Background
He was born to John and Eliza (McCall) Brack in Georgia on June 17, 1837.
He was born to John and Eliza (McCall) Brack in Georgia on June 17, 1837.
He served in the Florida House of Representatives from Brevard County from 1885 to 1887. The Bracks removed to Alexandria, Louisiana before the outbreak of the American Civil War. During that conflict, the future mayor served in Company Chamber of the 27th Louisiana Infantry Regiment.
They had three daughters before her untimely death: Olive, Bessie, and Josphine Brack.
lieutenant is unclear exactly when Brack settled in the Orlando area. He was certainly there by October 16, 1873, when he was mentioned as guardian ad litem for the orphans of Mistress
Lucinda Hughey Terrell in a lawsuit filed in the circuit court of Orange County, Florida. In 1875, when Orlando was formally incorporated, Brack was elected its first mayor.

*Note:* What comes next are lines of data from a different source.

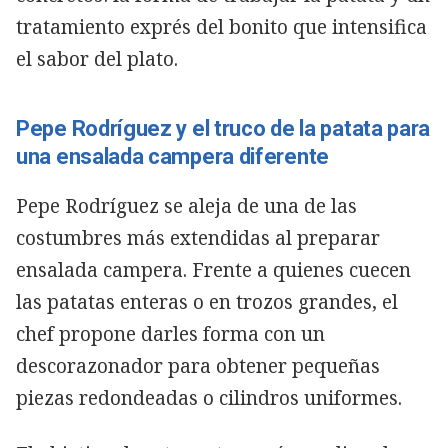
tratamiento exprés del bonito que intensifica
el sabor del plato.
Pepe Rodríguez y el truco de la patata para
una ensalada campera diferente
Pepe Rodríguez se aleja de una de las
costumbres más extendidas al preparar
ensalada campera. Frente a quienes cuecen
las patatas enteras o en trozos grandes, el
chef propone darles forma con un
descorazonador para obtener pequeñas
piezas redondeadas o cilindros uniformes.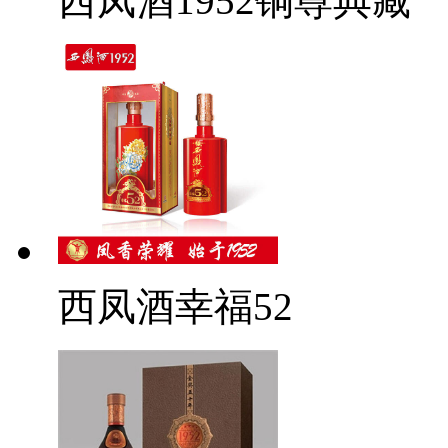
西凤酒1952铜尊典藏
西凤酒幸福52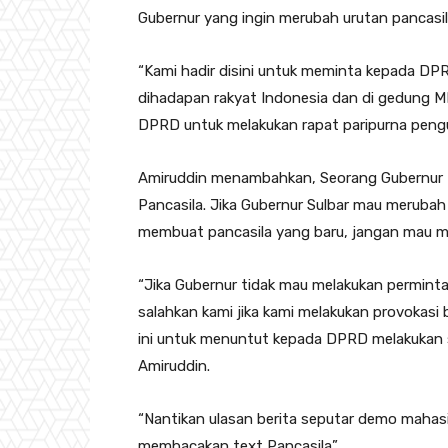
Gubernur yang ingin merubah urutan pancasil
“Kami hadir disini untuk meminta kepada DPR
dihadapan rakyat Indonesia dan di gedung MP
DPRD untuk melakukan rapat paripurna pengu
Amiruddin menambahkan, Seorang Gubernur 
Pancasila. Jika Gubernur Sulbar mau merubah 
membuat pancasila yang baru, jangan mau me
“Jika Gubernur tidak mau melakukan permint
salahkan kami jika kami melakukan provokas
ini untuk menuntut kepada DPRD melakukan s
Amiruddin.
“Nantikan ulasan berita seputar demo mahasi
membacakan text Pancasila”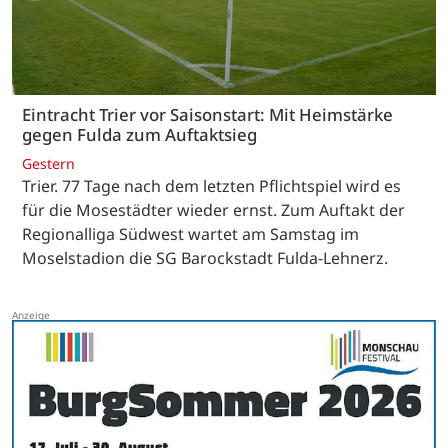
Eintracht Trier vor Saisonstart: Mit Heimstärke
gegen Fulda zum Auftaktsieg
Gestern
Trier. 77 Tage nach dem letzten Pflichtspiel wird es
für die Mosestädter wieder ernst. Zum Auftakt der
Regionalliga Südwest wartet am Samstag im
Moselstadion die SG Barockstadt Fulda-Lehnerz.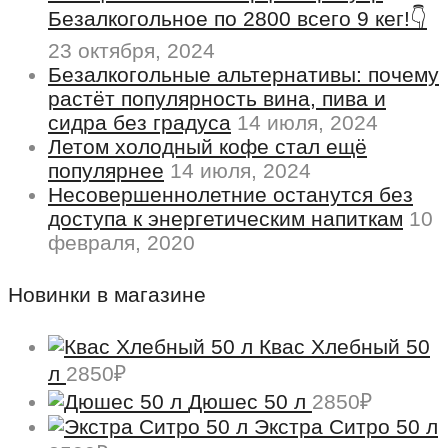
Безалкогольное по 2800 всего 9 кег!👇
23 октября, 2024
Безалкогольные альтернативы: почему
растёт популярность вина, пива и
сидра без градуса
14 июля, 2024
Летом холодный кофе стал ещё
популярнее
14 июля, 2024
Несовершеннолетние останутся без
доступа к энергетическим напиткам
10
февраля, 2020
Новинки в магазине
Квас Хлебный 50
л
2850
₽
Дюшес 50 л
2850
₽
Экстра Ситро 50 л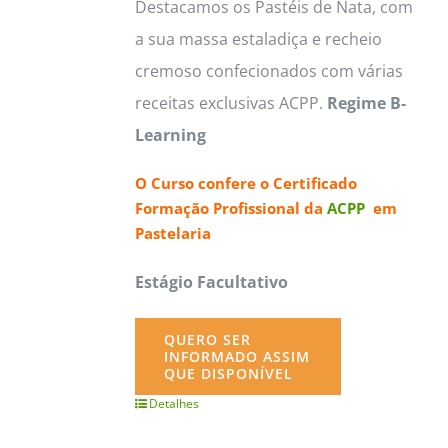
Destacamos os Pastéis de Nata, com
a sua massa estaladiça e recheio
cremoso confecionados com várias
receitas exclusivas ACPP.
Regime B-
Learning
O Curso confere o
Certificado
Formação Profissional da
ACPP
em
Pastelaria
Estágio Facultativo
QUERO SER
INFORMADO ASSIM
QUE DISPONÍVEL
Detalhes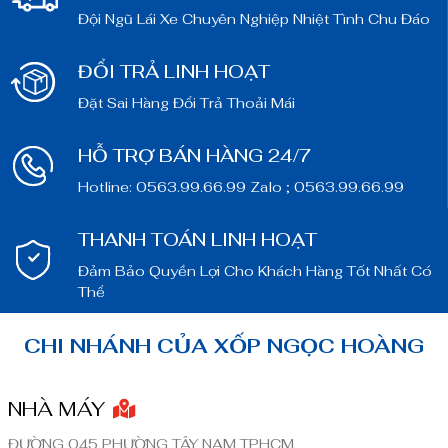
Đội Ngũ Lái Xe Chuyên Nghiệp Nhiệt Tình Chu Đáo
ĐỔI TRẢ LINH HOẠT
Đặt Sai Hàng Đổi Trả Thoải Mái
HỖ TRỢ BÁN HÀNG 24/7
Hotline: 0563.99.66.99 Zalo ; 0563.99.66.99
THANH TOÁN LINH HOẠT
Đảm Bảo Quyền Lợi Cho Khách Hàng Tốt Nhất Có
Thể
CHI NHÁNH CỦA XỐP NGỌC HOÀNG
NHÀ MÁY
ĐƯỜNG 045 PHƯỜNG TÂY NAM TPHCM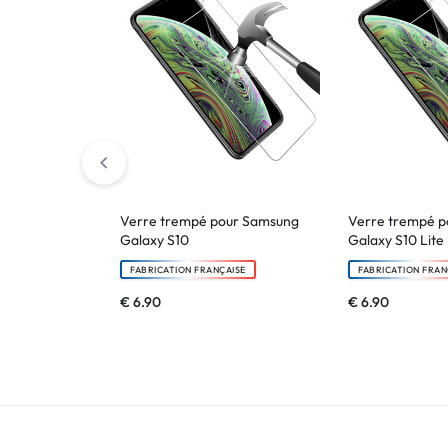
!
LIVRAISON
48
HEURES
!
Verre trempé pour Samsung
Verre trempé 
Galaxy S10
Galaxy S10 Lite
FABRICATION FRANÇAISE
FABRICATION FRAN
€
6.90
€
6.90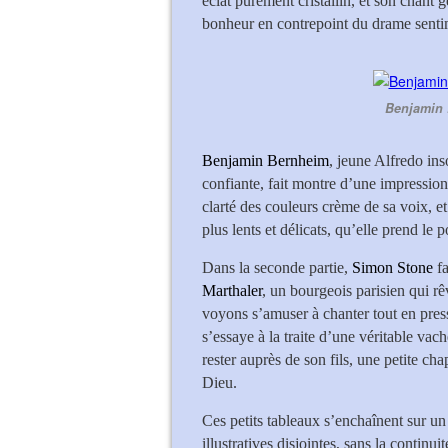
éclat purement cristallin, et son chant 
bonheur en contrepoint du drame sentim
Benjamin 
Benjamin Bernheim
, jeune Alfredo ins
confiante, fait montre d’une impression
clarté des couleurs crème de sa voix, et
plus lents et délicats, qu’elle prend le 
Dans la seconde partie,
Simon Stone
fa
Marthaler
, un bourgeois parisien qui r
voyons s’amuser à chanter tout en press
s’essaye à la traite d’une véritable vac
rester auprès de son fils, une petite cha
Dieu.
Ces petits tableaux s’enchaînent sur u
illustratives disjointes, sans la continui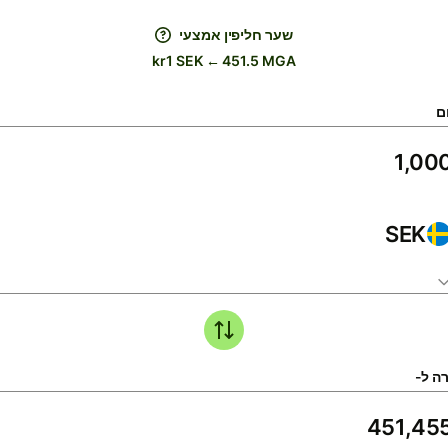
שער חליפין אמצעי
kr1 SEK ← 451.5 MGA
ם
SEK
ה ל-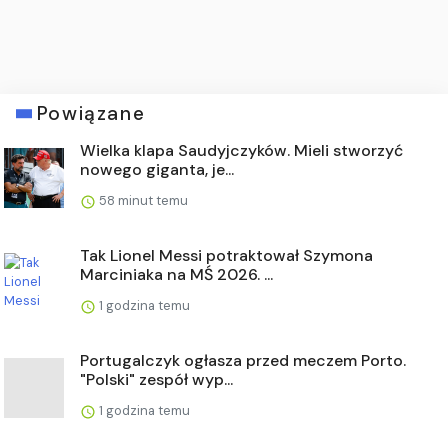
Powiązane
Wielka klapa Saudyjczyków. Mieli stworzyć
nowego giganta, je...
58 minut temu
Tak Lionel Messi potraktował Szymona
Marciniaka na MŚ 2026. ...
1 godzina temu
Portugalczyk ogłasza przed meczem Porto.
"Polski" zespół wyp...
1 godzina temu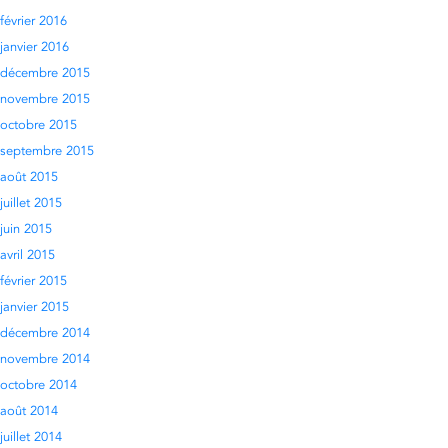
février 2016
janvier 2016
décembre 2015
novembre 2015
octobre 2015
septembre 2015
août 2015
juillet 2015
juin 2015
avril 2015
février 2015
janvier 2015
décembre 2014
novembre 2014
octobre 2014
août 2014
juillet 2014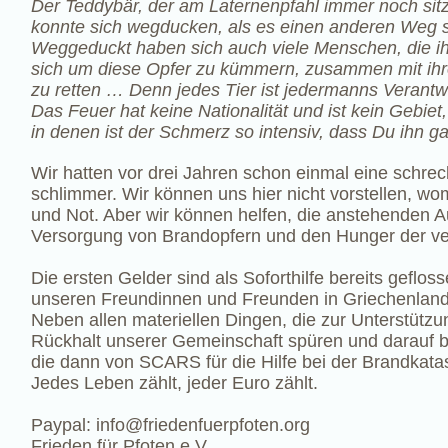
Der Teddybär, der am Laternenpfahl immer noch sitz
konnte sich wegducken, als es einen anderen Weg
Weggeduckt haben sich auch viele Menschen, die ih
sich um diese Opfer zu kümmern, zusammen mit ihr
zu retten … Denn jedes Tier ist jedermanns Verantwo
Das Feuer hat keine Nationalität und ist kein Gebiet, 
in denen ist der Schmerz so intensiv, dass Du ihn gar
Wir hatten vor drei Jahren schon einmal eine schrec
schlimmer. Wir können uns hier nicht vorstellen, womi
und Not. Aber wir können helfen, die anstehenden A
Versorgung von Brandopfern und den Hunger der verir
Die ersten Gelder sind als Soforthilfe bereits geflos
unseren Freundinnen und Freunden in Griechenland 
Neben allen materiellen Dingen, die zur Unterstützu
Rückhalt unserer Gemeinschaft spüren und darauf 
die dann von SCARS für die Hilfe bei der Brandkata
Jedes Leben zählt, jeder Euro zählt.
Paypal:
info@friedenfuerpfoten.org
Frieden für Pfoten e.V.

He was subsequently re-elected to a second one-year term.
After leaving office, the former mayor remained in the Orlando area as a farmer and fruit grower until at least 1880. They had eight children: John Percy ("Jack"), Rosa Banner, Gussie, Emma Hortense, Ruby B, Blanche Alice, and Lillian Bell Brack, William Jackson, Junior
The Bracks left Orlando to live on the north shore of Lake Tohopekaliga in what is now Osceola County, Florida, where they operated a general store and sawmill at "Brack"s Landing." From that point, he also captained a 35-foot sidewheel steamboat called "Spray" along the inland canals that connected the Kissimmee River valley to Fort Myers, Florida on the Gulf of Mexico. The former mayor retired to a cattle ranch near Narcoossee, Florida, where he died April 30, 1901.
He is buried at Mount Peace Cemetery in Saint Cloud, Florida.